Request
Retype every line of each item below exactly, and leave the pictures out of your answer.

Data drawn from a collection
★ ★ ★ ★
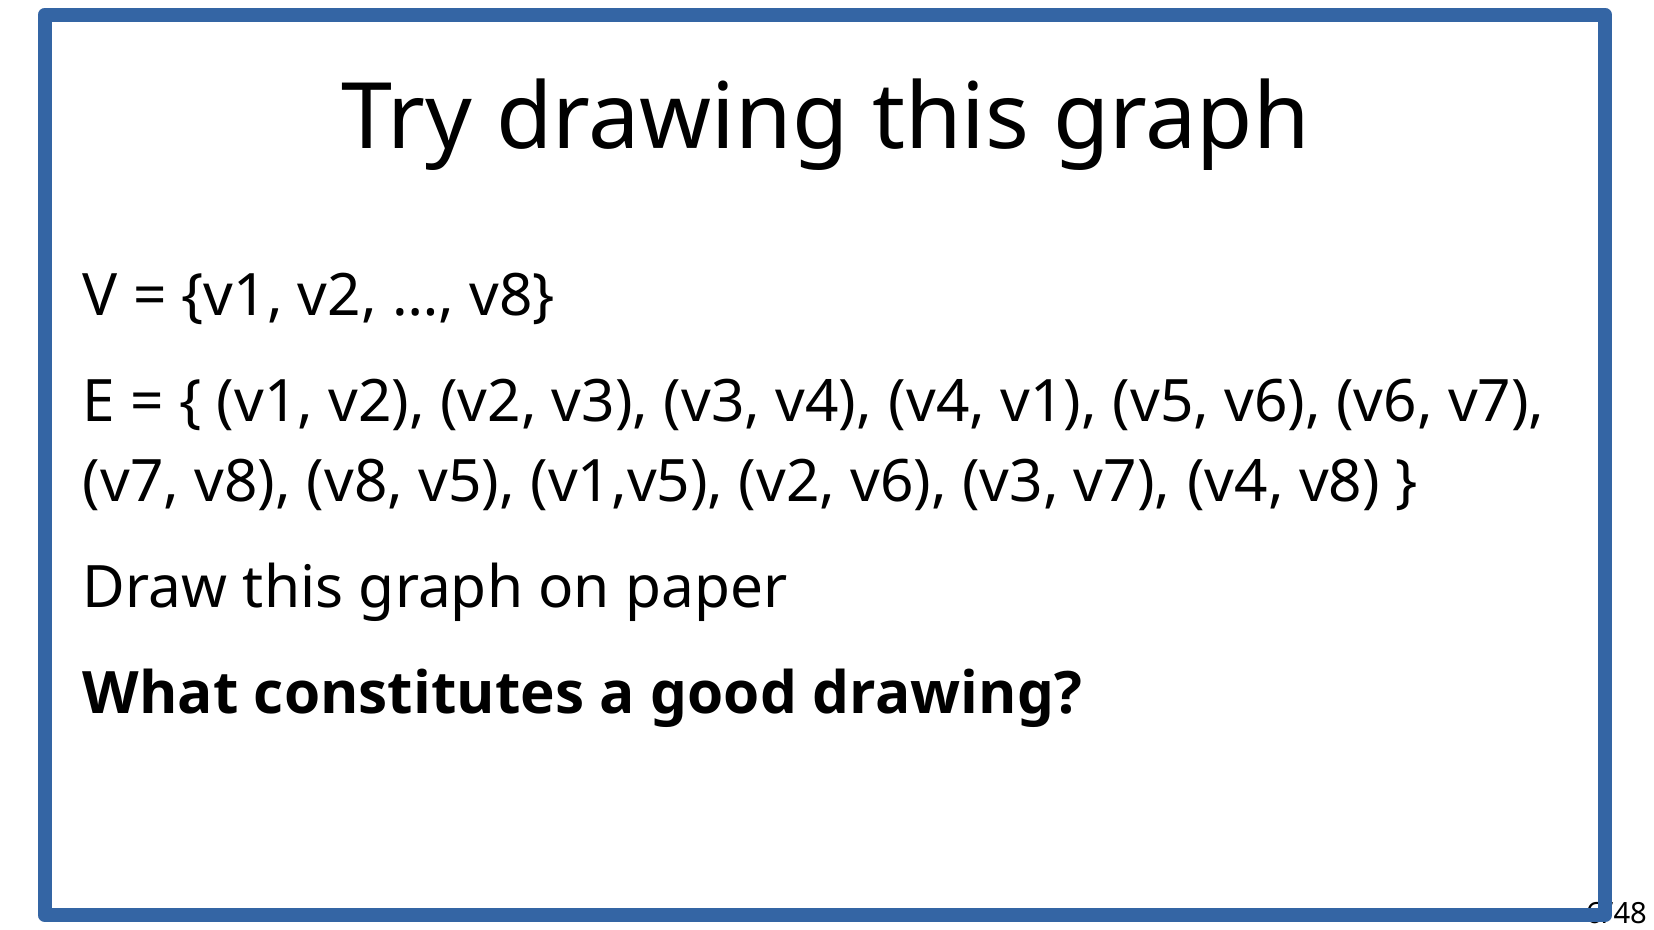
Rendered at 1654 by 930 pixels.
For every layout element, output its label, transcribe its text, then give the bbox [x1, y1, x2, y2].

title Try drawing this graph [82, 22, 1571, 225]
title Try drawing this graph [82, 1, 1571, 8]
list V = {v1, v2, …, v8} E = { (v1, v2), (v2, v3), (v3, v4), (v4, v1), (v5, v6), (v6, v7), (v7, v8), (v8, v5), (v1,v5), (v2, v6), (v3, v7), (v4, v8) } Draw this graph on paper What constitutes a good drawing? [82, 252, 1571, 793]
★ ★ ★ ★
Task result
Rendered at 1654 by 930 pixels.
For every layout element, output its label, transcribe its text, then give the bbox [x1, y1, x2, y2].

title Try drawing this graph [82, 22, 1571, 225]
title Try drawing this graph [82, 1, 1571, 8]
list V = {v1, v2, …, v8} E = { (v1, v2), (v2, v3), (v3, v4), (v4, v1), (v5, v6), (v6, v7), (v7, v8), (v8, v5), (v1,v5), (v2, v6), (v3, v7), (v4, v8) } Draw this graph on paper What constitutes a good drawing? [82, 252, 1571, 793]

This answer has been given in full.